Day 197: Struggles of a different kind in my household over the weekend (and a Bank Holiday weekend at that!) – We’ve had a visitor: Gastroenteritis!
My two year old daughter started throwing up on Thursday night and by Friday it was pretty much none stop out of both ends. She’s avoided sickness up to now so it was the first time we’ve seen her projectile vomiting. The sickness carried on until Sunday afternoon so it was a tough one for the little lass!
I have had numerous stomach related bugs and upsets over the years so it was no surprise that by Saturday night I was sweating, vomiting and giving my poor arse a battering (sorry guys!). We all know us blokes are the worst patients so I must take my hat off to the wife who rallied round to keep herself, our oldest daughter and the house clean, disinfected and with plenty fluids and empty buckets.
Today is Wednesday. I’m still not 100% but the sickness stopped a few days back. I’m still spending most of my waking day (and a lot of the night) sat in the bathroom but I’d reluctantly take that over vomiting. More importantly my youngest daughter is pretty much over it and should be good for her first day back at nursery tomorrow. That will be an experience of a different kind! I do regret not investing in some biodegradable wet wipes for flushing though. When you know you know. I wish I didn’t buy cheap toilet roll now!
It’s the first time I’ve had such a bad virus since I gave up alcohol and started taking care of myself more. One of the bonuses of being sober is of course the hangover free life and I certainly don’t miss spewing up too many beers (it was never the quantity though, it was always because one of the pints was “off”). I don’t miss the room spinning when you stumble into bed after a skinful. That moment of realisation the drink ain’t finished with you yet! Being sick wasn’t a regular thing with me but I’d defo spew at least a few times each year off the boozing.
So naturally it did remind me about some of the states I ended up in and the abuse I put my body through. The fact it took days to pull myself round after a night out or a day drinking session showed that beer isn’t really your mate. The depression and anxiety that would always follow was lethal. I’ve felt rubbish since Saturday, haven’t exercised, haven’t been outside and haven’t been able to be my usual busy Daddy-self but the fact this was a virus and thankfully a standalone bout of sickness means the depression has not followed. I can’t and won’t blame myself for the mess I’ve been. It wasn’t self-inflicted this time, it was those bloody minions that live with us and bring the bugs home!
Anyways, enough about my weekend. I hope yours was more enjoyable!
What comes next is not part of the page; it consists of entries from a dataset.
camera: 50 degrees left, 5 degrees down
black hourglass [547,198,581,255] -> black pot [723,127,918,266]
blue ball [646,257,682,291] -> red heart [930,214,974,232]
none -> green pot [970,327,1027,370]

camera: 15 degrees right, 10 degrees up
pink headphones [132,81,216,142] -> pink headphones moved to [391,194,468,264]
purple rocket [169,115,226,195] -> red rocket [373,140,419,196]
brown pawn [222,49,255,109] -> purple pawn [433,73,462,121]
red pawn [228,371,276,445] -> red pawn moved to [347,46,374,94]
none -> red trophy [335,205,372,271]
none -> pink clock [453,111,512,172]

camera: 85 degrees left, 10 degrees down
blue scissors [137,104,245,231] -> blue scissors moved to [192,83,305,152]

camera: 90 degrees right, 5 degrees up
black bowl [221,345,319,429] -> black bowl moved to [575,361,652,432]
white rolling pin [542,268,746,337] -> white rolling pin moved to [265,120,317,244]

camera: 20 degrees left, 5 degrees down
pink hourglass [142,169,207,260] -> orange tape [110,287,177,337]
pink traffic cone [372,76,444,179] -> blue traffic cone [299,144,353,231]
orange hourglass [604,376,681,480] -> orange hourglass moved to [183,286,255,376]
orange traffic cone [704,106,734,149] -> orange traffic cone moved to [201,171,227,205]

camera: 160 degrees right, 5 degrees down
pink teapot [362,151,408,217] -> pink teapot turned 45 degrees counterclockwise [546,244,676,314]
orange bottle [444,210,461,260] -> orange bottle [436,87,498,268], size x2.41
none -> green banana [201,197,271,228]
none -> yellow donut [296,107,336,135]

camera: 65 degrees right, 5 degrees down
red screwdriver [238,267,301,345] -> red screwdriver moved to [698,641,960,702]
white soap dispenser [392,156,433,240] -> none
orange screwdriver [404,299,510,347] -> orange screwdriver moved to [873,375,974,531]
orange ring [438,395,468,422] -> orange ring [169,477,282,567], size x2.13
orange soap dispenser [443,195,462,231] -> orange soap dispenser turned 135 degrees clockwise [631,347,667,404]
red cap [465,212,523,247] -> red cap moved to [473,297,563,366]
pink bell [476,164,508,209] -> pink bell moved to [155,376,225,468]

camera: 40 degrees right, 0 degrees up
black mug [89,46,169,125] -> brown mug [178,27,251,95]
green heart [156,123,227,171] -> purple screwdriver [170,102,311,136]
On a different note I did see a beautiful quote today from the wonderful illustrator Charlie Mackesy. His book ‘The Boy, the mole, the fox and the horse’ is a great collection of art and quotes. My wife bought me a copy when I first came out of hospital and it has been a great book to keep on my bedside and dip in and out of. I’ve since bought a copy for my Mam and will no doubt gift copies to others in the future. Check him out on Twitter if you aren’t familiar with Charlie. He posts some of his stuff on there that goes beyond the book. So back to the quote in question. Here it is…
It made me smile. It sums up my own journey in 2021 and I must give myself more credit than I do. We are so bad at giving ourselves praise and bugging ourselves up. So yes, I had a moment of reflection where I told myself I’m doing great and I should be proud of myself. I hope everybody reading this can do the same. You deserve it.